On Orthopathy: Part 5, A Battle for the Heart

This whole series has been a slow walk to get to a point I want to make here in this final post.

I spend a lot of time with churches and church leaders. I lead workshops for churches and speak at retreats for pastors. I teach seminary classes for DMin students. And in all those conversations I've frequently encountered a shyness, suspicion, hesitancy and ambivalence about the role of emotions in spiritual formation. 

I'm pretty convinced this is a product of seminary education. Only seminary could twist you into a pretzel like this. 

It's not news to anyone that seminaries have, for many generations, trained pastors to be scholars rather than ministers. Of course, many schools have been, for many years, pushing hard against this history. But as anyone who has ever been to seminary knows, the experience is very academic and very scholarly. Classes in biblical languages, textual studies, exegesis, church history, and theology. And in the rarefied scholarly air of academia emotions tend to get marginalized. Intellect, knowledge and critical ability tend to take center stage. You want and need to be smart.  

Along with this pursuit of smartness is a common seminary tendency to point at and make fun of churches that function as case studies where emotions have led a faith community astray. Emotions make us vulnerable to bad theology, pentecostal excess, charismatic leaders, and entertainment culture. We mock how worship services have become like rock concerts. 

We should also name here one of the unspoken secrets of seminary education: it can hurt your faith. It's not hard to see why. Scholarship tends toward critical analysis, which is vital, necessary and good. But a steady diet of critical analysis can be corrosive. Due to this corrosion, many pastors can lose their faith during seminary. Or at least get started on a course that culminates, years later, in a loss of faith. To be sure, again, many seminaries recognize this as a problem and take steps to create a more healthy and balanced spiritual life for their students. Worship and spiritual practices have to come alongside classes in textual criticism. Still, in many seminaries true devotion and piety is often cause for embarrassment. You don't want to show too much enthusiasm for Jesus. You don't want to look like you might, you know, believe any of this stuff. Such passions make you look naive, uncritical, and unsophisticated. Like a fundamentalist or a holy roller. Best to practice critical and ironic detachment. No enthusiasms or hand raising allowed. 

And so, emotions get marginalized. Because of seminary education and a legitimate worry that emotions can lead us astray. But even worse, emotions are perceived as manipulative

For example, I once complemented a pastor at the end of a worship service. In the final moments of the service the praise team had come back up on stage and had begun to play some poignant backing music as the pastor concluded his sermon with a moving benediction.

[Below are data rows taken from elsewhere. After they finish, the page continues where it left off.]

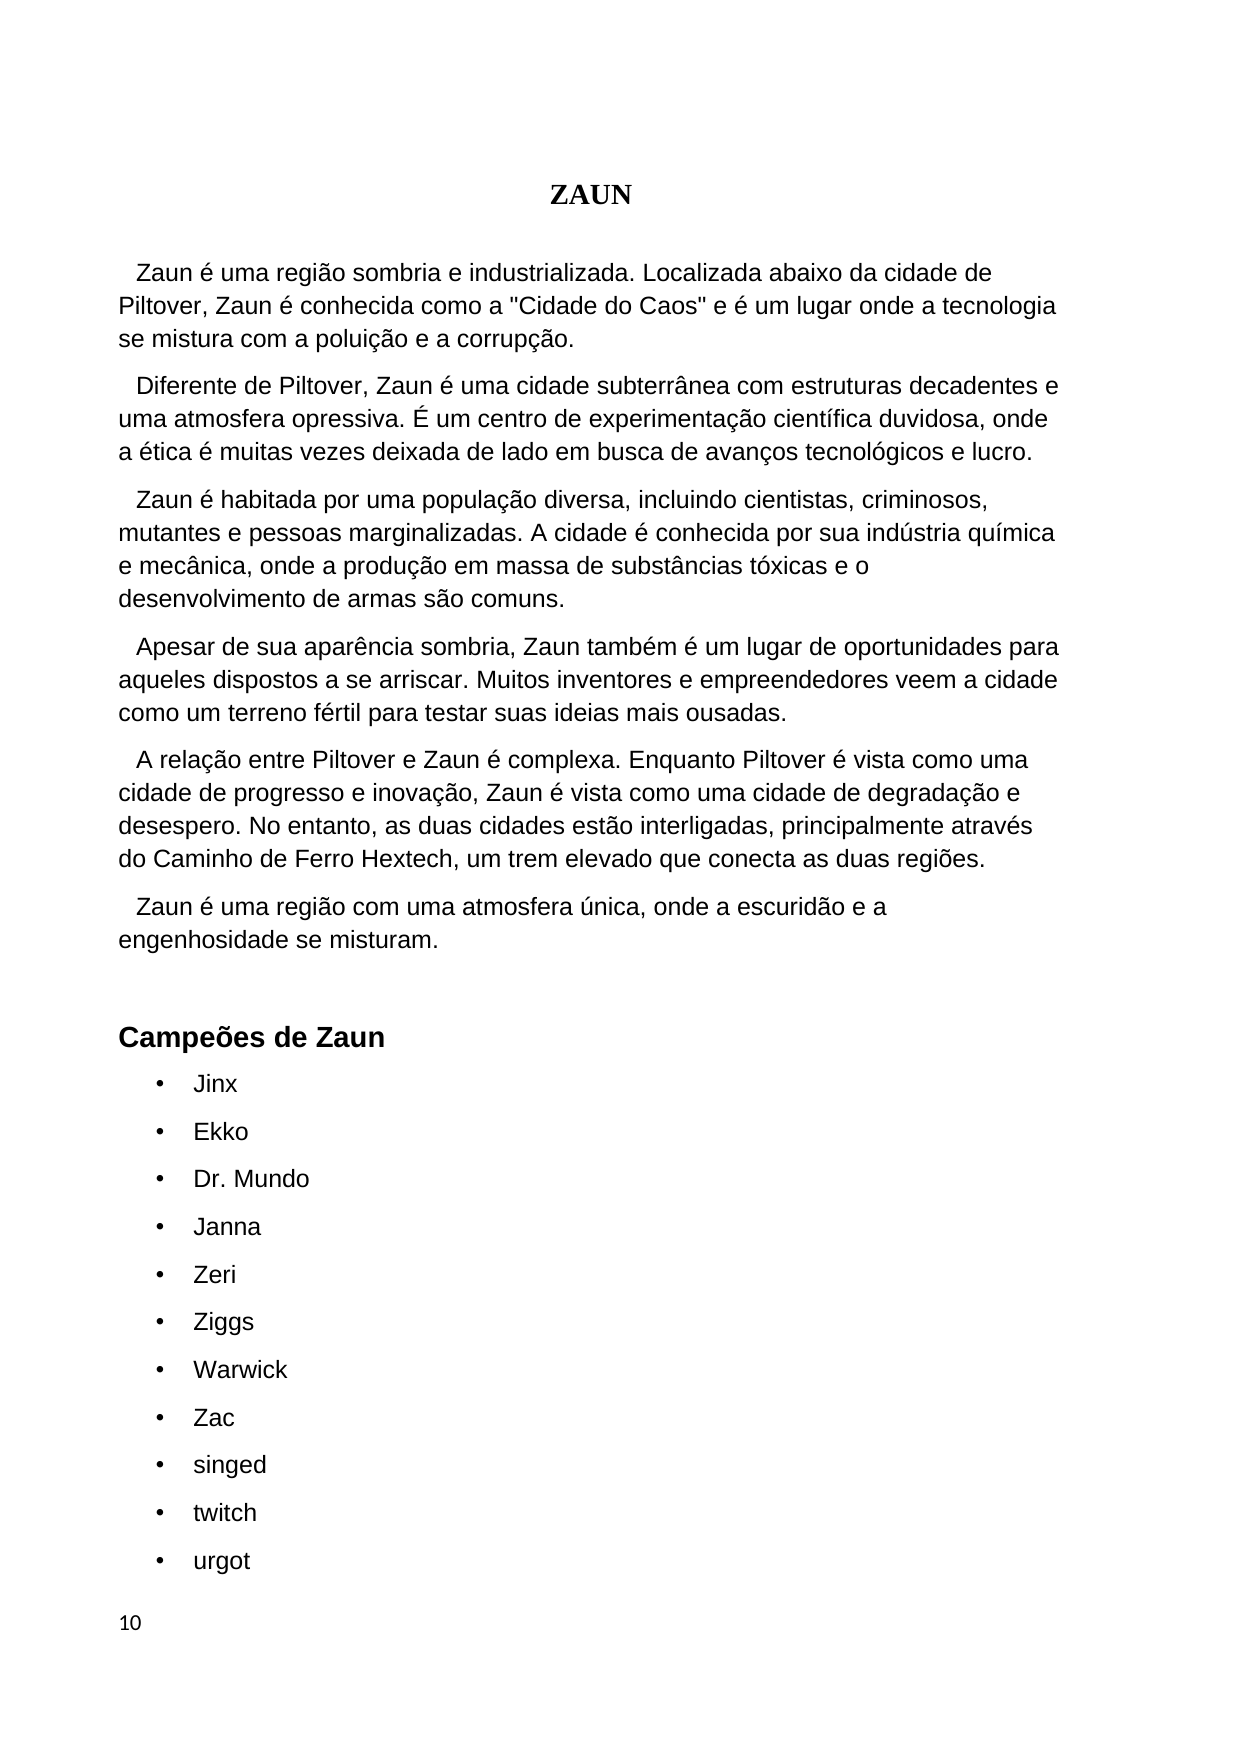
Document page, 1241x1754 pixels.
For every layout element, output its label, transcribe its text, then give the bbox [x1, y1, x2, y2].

list urgot [156, 1546, 1063, 1575]
list twitch [156, 1498, 1063, 1527]
text Diferente de Piltover, Zaun é uma cidade subterrânea com estruturas decadentes e uma atmosfera opressiva. É um centro de experimentação científica duvidosa, onde a ética é muitas vezes deixada de lado em busca de avanços tecnológicos e lucro. [118, 371, 1063, 466]
list Ekko [156, 1116, 1063, 1145]
subtitle Campeões de Zaun [118, 1020, 1063, 1054]
text Zaun é uma região com uma atmosfera única, onde a escuridão e a engenhosidade se misturam. [118, 892, 1063, 954]
list Jinx [156, 1069, 1063, 1098]
list Janna [156, 1212, 1063, 1241]
text A relação entre Piltover e Zaun é complexa. Enquanto Piltover é vista como uma cidade de progresso e inovação, Zaun é vista como uma cidade de degradação e desespero. No entanto, as duas cidades estão interligadas, principalmente através do Caminho de Ferro Hextech, um trem elevado que conecta as duas regiões. [118, 745, 1063, 873]
list Dr. Mundo [156, 1164, 1063, 1193]
text Zaun é habitada por uma população diversa, incluindo cientistas, criminosos, mutantes e pessoas marginalizadas. A cidade é conhecida por sua indústria química e mecânica, onde a produção em massa de substâncias tóxicas e o desenvolvimento de armas são comuns. [118, 485, 1063, 613]
list singed [156, 1450, 1063, 1479]
list Warwick [156, 1355, 1063, 1384]
list Zeri [156, 1259, 1063, 1288]
subtitle ZAUN [118, 177, 1063, 211]
list Zac [156, 1403, 1063, 1432]
list Ziggs [156, 1307, 1063, 1336]
text Zaun é uma região sombria e industrializada. Localizada abaixo da cidade de Piltover, Zaun é conhecida como a "Cidade do Caos" e é um lugar onde a tecnologia se mistura com a poluição e a corrupção. [118, 258, 1063, 352]
text Apesar de sua aparência sombria, Zaun também é um lugar de oportunidades para aqueles dispostos a se arriscar. Muitos inventores e empreendedores veem a cidade como um terreno fértil para testar suas ideias mais ousadas. [118, 632, 1063, 726]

The service ended, in word and music, on a very powerful note, emotionally speaking. We were moved. Our hearts swelled. It was a moment. You felt it. 

So I complemented the pastor about how the service concluded. About how emotional it was for me, and how impactful. And guess what happened? The pastor expressed a worry, a fear that because strong emotions were being evoked that the moment had been manipulative. 

Here's the thing. I get that worry. I really do. We do see examples of emotions leading churches astray. It's a problem. But here's what I said to the pastor that day: "I understand the worry. But [and here I pointed beyond the church to the outside world as people were leaving the building] we're getting our asses kicked out there. The world has no qualms about appealing to our emotions. Every ad on TV and social media. Every show. And all the outrage. All these emotions, but all of it misdirected and self-destructive. Emotion is the most powerful force in the world. We can't leave our greatest weapon on the shelf. We can't fight with one arm tied behind our back. The world is using emotions. We aren't. And the world is winning."

I wanted to do this series to share with you this conversation I had with that pastor. I was making a point about orthopathy and spiritual formation. Truly, emotions are the most powerful force in our lives. James Smith is right, we are emotional, affective creatures. And Smith is also right that what he calls the "cultural liturgies" of the world--from marketing to entertainment culture to displays of patriotism--are directly targeting and shaping our emotions. But many churches, for the reasons I've shared above, have ceded the game. To appeal to our emotions is deemed too manipulative and too risky. 

The point about orthopathy is this: We cannot afford to avoid emotions. But the issue isn't about emotion, but about right emotion. Yes, there are plenty of examples of wrong and misplaced emotions. But that's not an excuse to avoid emotion. We avoid emotion at our peril. Because something in the world will appeal to our emotions if churches won't. The call here is, rather, for orthopathy, the directing of emotions toward their proper goal and the shaping of virtue.

In fact, when we see Christians behaving badly I'd argue this is due less to bad beliefs than bad emotions, fears and loves being misdirected. When Christians go wrong this is less about a suite of bad ideas than about paranoid fears and inordinate loves. These distorted and twisted emotions need proper direction and formation. 

Orthopathy is the challenge before us. In some churches, as I recount in the story above, emotions are being anxiously avoided, creating an affective vacuum that is being filled by the culture. In other churches, fears and misplaced loves are leading the church astray. Either way, this is a battle for the heart.